The couple, in their 30s, had returned to Auckland from northern Italy and the woman had subsequently developed symptoms. She was tested and announced as the country’s second case on March 4. Two days later, the woman’s partner was announced as New Zealand’s fourth case and it become known that he had attended the Tool concert on February 28, when he may have been infectious.
But what if he hadn’t caught the virus from his partner and had instead, by coincidence, contracted it from someone else at the concert. What if Covid-19 had been spreading undetected in the community until then? That’s where genome mapping would come in.

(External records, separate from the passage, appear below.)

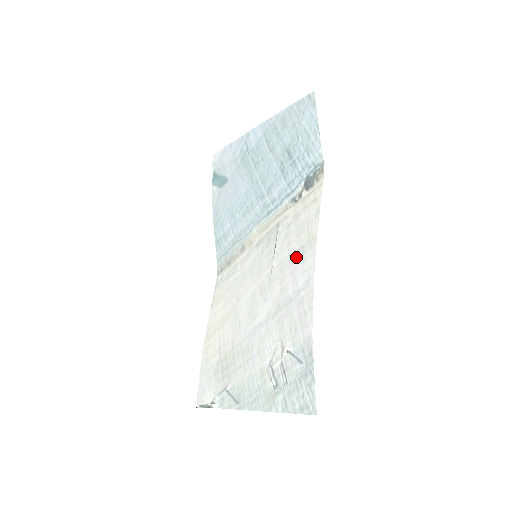
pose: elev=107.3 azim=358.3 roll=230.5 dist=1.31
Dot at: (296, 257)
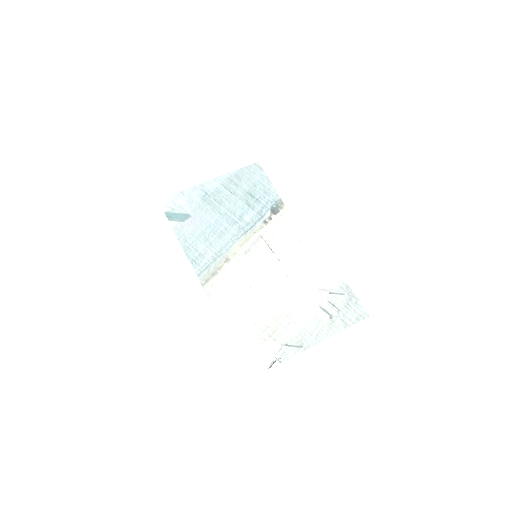
Dot at: (298, 246)
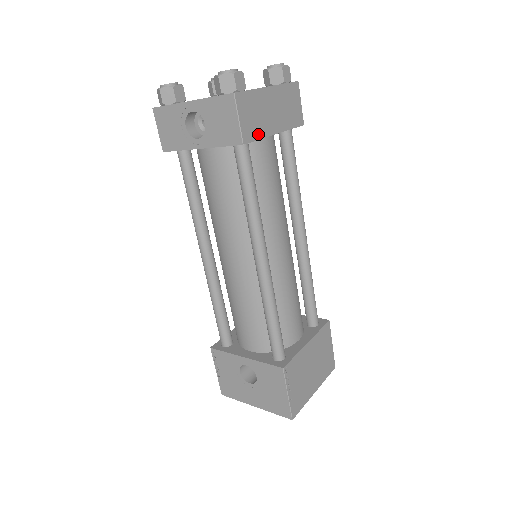
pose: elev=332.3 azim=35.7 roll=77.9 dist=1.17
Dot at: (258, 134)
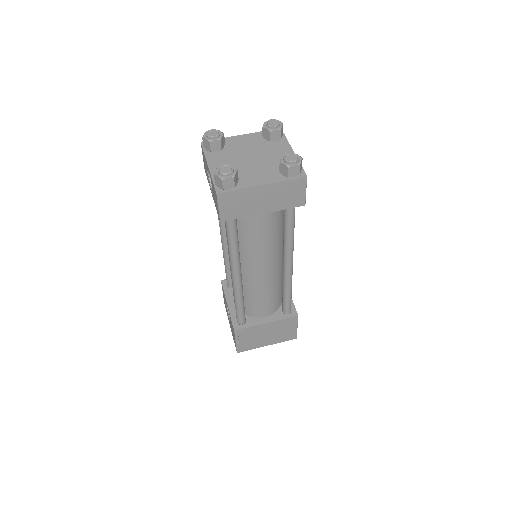
Dot at: (240, 215)
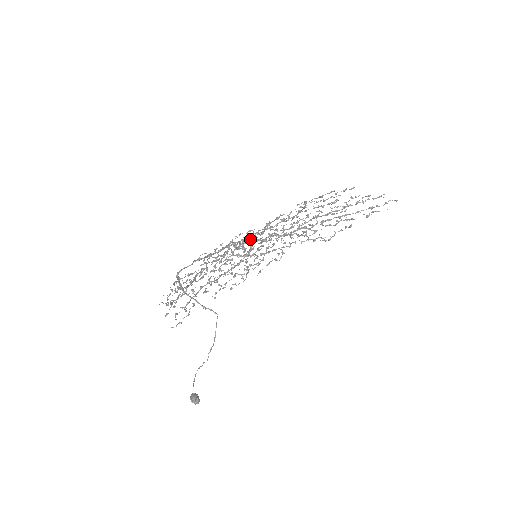
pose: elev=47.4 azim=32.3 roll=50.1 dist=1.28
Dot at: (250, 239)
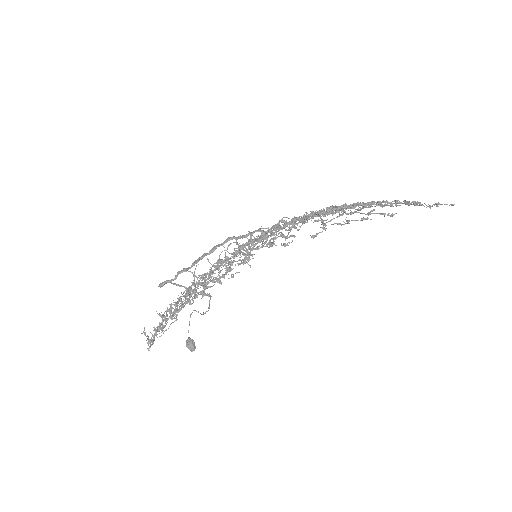
Dot at: (249, 246)
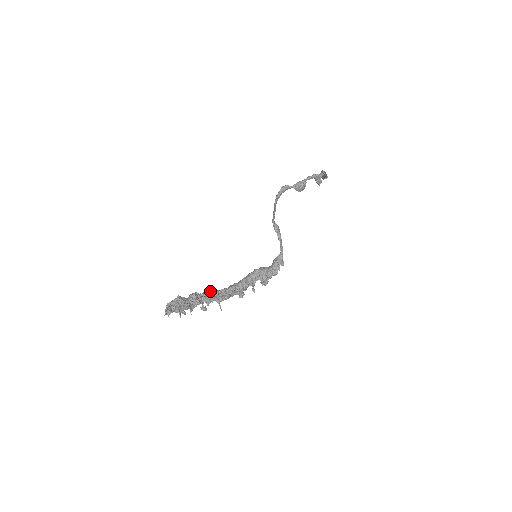
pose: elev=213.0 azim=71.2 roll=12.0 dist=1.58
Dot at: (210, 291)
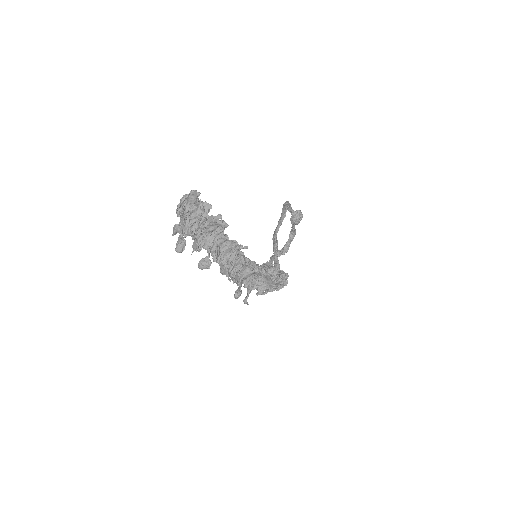
Dot at: occluded
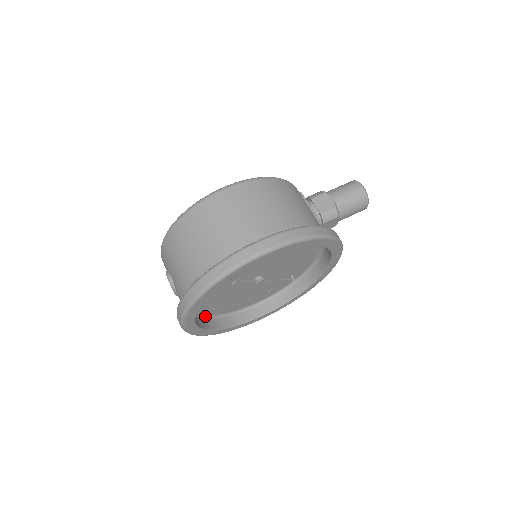
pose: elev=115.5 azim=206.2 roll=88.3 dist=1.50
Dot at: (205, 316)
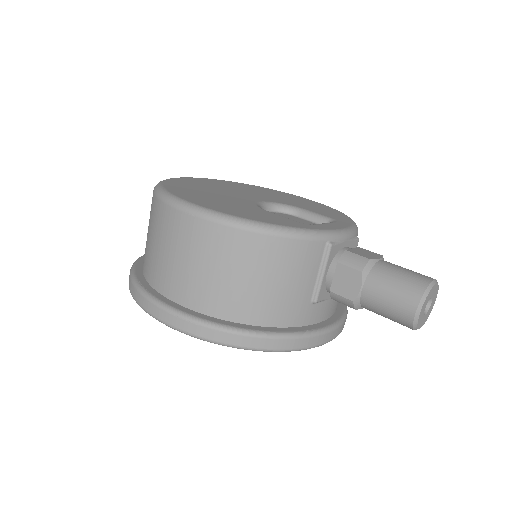
Dot at: occluded
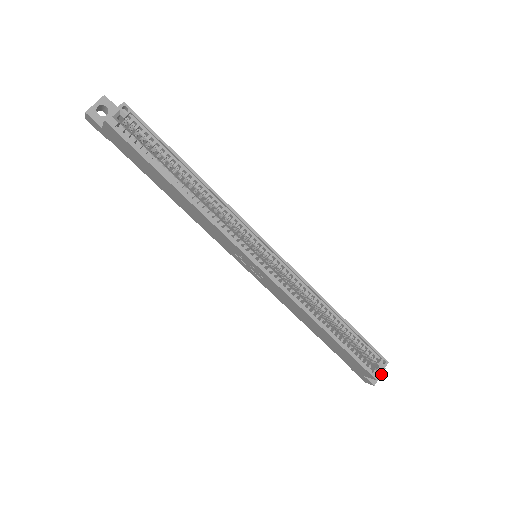
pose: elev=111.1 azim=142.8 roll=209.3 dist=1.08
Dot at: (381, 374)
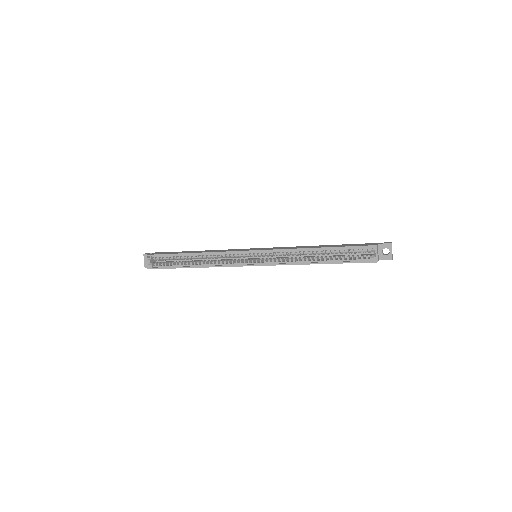
Dot at: (391, 249)
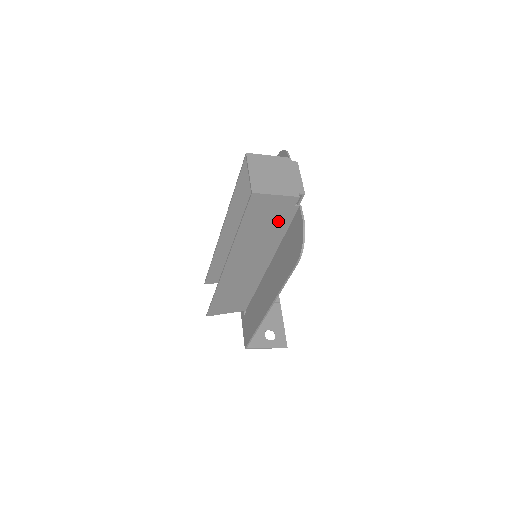
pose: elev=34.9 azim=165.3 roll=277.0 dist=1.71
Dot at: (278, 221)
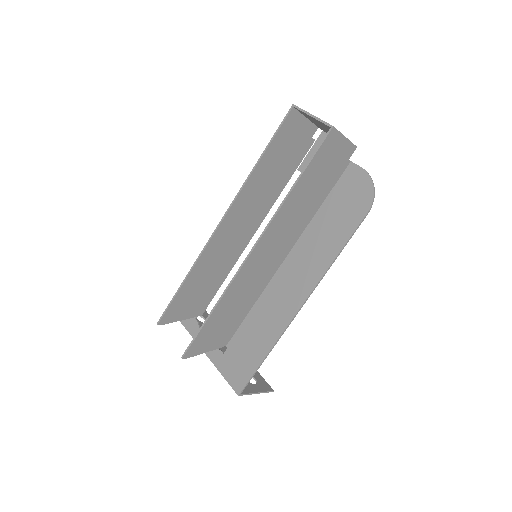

An examination of the genomes of the couple show they are identical. The first mutation developed in China around January 8, when the 241st letter changed from a C to a U. As with previous strains, the process accelerated in the subsequent days as the outbreak in Wuhan intensified. Two more mutations were tacked on by January 12 – the 23,403rd letter changing from A to G and the 3037th from C to U.
Then the virus made the jump to Belgium, where the 14,408th letter swapped from C to U on January 18. By January 29, the Belgian hallmark mutation had appeared, in which the 28,881st and 28,882nd letters changed from G to A and the 28,883rd letter changed from G to C.
This strain spread throughout Europe, appearing by late February in England, the Netherlands, Portugal, Germany, Switzerland and, yes, Italy. It was this virus that both Aucklanders returned home with, proving that they had received it together – or from each other – while abroad.
In addition to all of this, it is likely that more uses for genome mapping will be produced in the coming months, alongside more revelations about how the virus mutates and spreads.
“In relative terms, our knowledge of the new coronavirus is quite remarkable,” Geoghegan said. “If you think about it, it was only five months ago that this virus was completely unknown to us and today it’s a subject of research at an unprecedented scale.
“We’re learning more every day.”
*Nextstrain estimates are based on the composition of its dataset. As new genomes are added, some of the dates and figures in this article may no longer match what is on the Nextstrain website, but they are accurate as of time of writing.